It has been a rotten year for Chinese stock markets. The Shanghai Composite Index has fallen over 20% since the start of 2018 as concerns over a weakening economy and the threat US tariffs pose to China’s huge export business, worth billions of dollars, take hold.
But things got worse two weeks ago, when the index slipped a further 3.7% as it digested a week’s worth of data in one day following the end of the Golden Week holiday. Not even the People’s Bank of China’s latest move to cut banks’ cash reserves in order to pump $100 billion back into the economy helped.
Lowered expectations for Alibaba’s share price
Alibaba (BABA) was caught harder than most.
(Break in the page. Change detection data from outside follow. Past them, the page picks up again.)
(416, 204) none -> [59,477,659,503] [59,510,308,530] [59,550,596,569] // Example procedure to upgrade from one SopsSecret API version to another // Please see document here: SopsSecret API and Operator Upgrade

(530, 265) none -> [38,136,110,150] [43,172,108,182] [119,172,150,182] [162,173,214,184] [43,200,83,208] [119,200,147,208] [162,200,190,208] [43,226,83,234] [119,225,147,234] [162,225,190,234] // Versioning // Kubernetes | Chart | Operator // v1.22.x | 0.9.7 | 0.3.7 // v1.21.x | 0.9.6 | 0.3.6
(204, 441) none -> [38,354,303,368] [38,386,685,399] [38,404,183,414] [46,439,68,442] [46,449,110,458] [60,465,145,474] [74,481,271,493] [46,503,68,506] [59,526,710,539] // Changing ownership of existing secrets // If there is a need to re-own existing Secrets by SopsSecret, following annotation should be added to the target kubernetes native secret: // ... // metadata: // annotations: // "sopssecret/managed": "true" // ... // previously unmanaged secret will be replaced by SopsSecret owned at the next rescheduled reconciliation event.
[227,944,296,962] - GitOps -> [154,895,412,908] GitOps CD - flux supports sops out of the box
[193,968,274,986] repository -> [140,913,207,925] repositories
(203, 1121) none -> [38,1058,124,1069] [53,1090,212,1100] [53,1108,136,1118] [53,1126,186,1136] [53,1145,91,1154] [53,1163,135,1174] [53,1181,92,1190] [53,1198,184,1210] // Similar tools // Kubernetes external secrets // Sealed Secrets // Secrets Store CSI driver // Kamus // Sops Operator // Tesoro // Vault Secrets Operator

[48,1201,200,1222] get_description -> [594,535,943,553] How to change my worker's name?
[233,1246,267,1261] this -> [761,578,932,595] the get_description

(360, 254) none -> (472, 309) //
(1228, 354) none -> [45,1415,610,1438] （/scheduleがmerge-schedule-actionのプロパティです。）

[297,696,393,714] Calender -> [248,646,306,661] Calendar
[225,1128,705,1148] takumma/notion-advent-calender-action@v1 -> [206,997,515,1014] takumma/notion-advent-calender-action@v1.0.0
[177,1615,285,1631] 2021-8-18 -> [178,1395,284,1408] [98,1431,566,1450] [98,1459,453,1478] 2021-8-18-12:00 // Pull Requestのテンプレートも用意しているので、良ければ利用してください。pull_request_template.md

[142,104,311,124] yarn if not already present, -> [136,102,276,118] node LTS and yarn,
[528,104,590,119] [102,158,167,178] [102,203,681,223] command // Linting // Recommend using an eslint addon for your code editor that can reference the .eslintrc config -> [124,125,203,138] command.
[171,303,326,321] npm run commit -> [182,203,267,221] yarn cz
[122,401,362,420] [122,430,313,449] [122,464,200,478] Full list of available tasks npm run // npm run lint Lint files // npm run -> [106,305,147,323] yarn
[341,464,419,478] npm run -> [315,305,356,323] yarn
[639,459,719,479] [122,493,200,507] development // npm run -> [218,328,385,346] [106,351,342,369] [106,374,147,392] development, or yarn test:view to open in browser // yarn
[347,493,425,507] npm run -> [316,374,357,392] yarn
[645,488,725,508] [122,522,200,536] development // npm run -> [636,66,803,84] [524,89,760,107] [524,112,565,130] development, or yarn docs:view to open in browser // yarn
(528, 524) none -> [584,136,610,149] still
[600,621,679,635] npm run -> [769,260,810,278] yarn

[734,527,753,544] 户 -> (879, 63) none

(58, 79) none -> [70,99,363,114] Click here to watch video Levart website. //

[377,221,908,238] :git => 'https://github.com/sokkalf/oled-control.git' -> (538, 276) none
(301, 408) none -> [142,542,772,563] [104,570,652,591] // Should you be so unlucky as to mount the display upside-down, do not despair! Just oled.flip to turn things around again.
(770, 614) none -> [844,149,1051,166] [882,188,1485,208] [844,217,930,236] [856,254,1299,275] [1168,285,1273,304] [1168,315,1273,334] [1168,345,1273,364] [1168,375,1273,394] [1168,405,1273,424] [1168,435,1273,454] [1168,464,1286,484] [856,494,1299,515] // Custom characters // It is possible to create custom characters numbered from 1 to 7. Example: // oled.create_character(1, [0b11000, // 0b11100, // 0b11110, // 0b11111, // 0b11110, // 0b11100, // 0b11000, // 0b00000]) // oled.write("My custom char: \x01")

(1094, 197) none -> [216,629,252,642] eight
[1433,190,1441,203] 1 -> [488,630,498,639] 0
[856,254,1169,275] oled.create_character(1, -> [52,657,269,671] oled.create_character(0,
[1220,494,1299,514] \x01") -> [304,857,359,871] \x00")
The once sought-after stock was sent plummeting in the fallout from Golden Week and at one point hit a fresh low for the year of $135.14.
Source: NASDAQ interactive chart, as at 22 October
As the share price tumbled even bullish analysts trimmed their price targets, with KeyBanc cutting its target from $280 to $260. On the RSI (relative strength index), the company had already been trending lower, suggesting momentum may have left the stock since hitting overbought levels.
Part of the squeeze has been triggered by September sales figures coming in weaker than expected and investment in new business lines eating into profit margins. Not to mention President Trump’s trade war with the Middle Kingdom, which has hit US-listed Alibaba.
Alibaba is not alone. Along with fellow Chinese tech giants Baidu (BIDU.O) and Tencent (TCEHY) – known as the BATs – these companies have collectively been crunched to the tune of $165 billion this year.
Can Alibaba turn things around?
Despite this bleak assessment, Goldman Sachs is bullish on Alibaba's future and rates the company’s stock as ‘Buy’, having upped its 12-month target price from $241 to $247 at the start of October.
What could be backing Goldman's optimism? Cloud computing via Alibaba offshoot Ant Financial has been a good news story, with domestic market share growing from 30% to 46% in 2017. A lucrative business considering China has over 700 million internet users.
Amazon (AMZN), the global leader in cloud computing, has so far struggled to crack the Chinese market, where local conditions favour home-grown businesses like Alibaba.
Another reason for guarded optimism was a change of leadership in September, when CEO Daniel Zhang inherited the top job of chairman from Jack Ma.
While Ma's retirement announcement initially unsettled the markets, it’s worth remembering that Zhang has long been credited for turning Ma’s big vision ideas into profitable reality.
Known for a more pragmatic style of leadership than Ma – who once entertained staff with a medley of Lion King songs – Zhang has masterminded Alibaba’s mammoth online Singles’ Day event, Henna supermarkets, which blur the line between retail and online shopping, and deals to expand into Russian and south-east Asian markets.
Long-term prospects for Alibaba shares
An argument can be made that western investors might not fully understand the sheer size of Alibaba's operations, and, therefore, its opportunity – it is easier to understand a company that operates in your own backyard than one that primarily does business on the other side of the world.
With a turnaround in domestic growth and expansion into overseas markets, Alibaba could be set for long-term prosperity, despite the current bearish signals. However, for Alibaba’s stock price to pick up in the short- to mid-term, there might have to be a renewed focus on the bottom line and a thawing in the US-China trade war.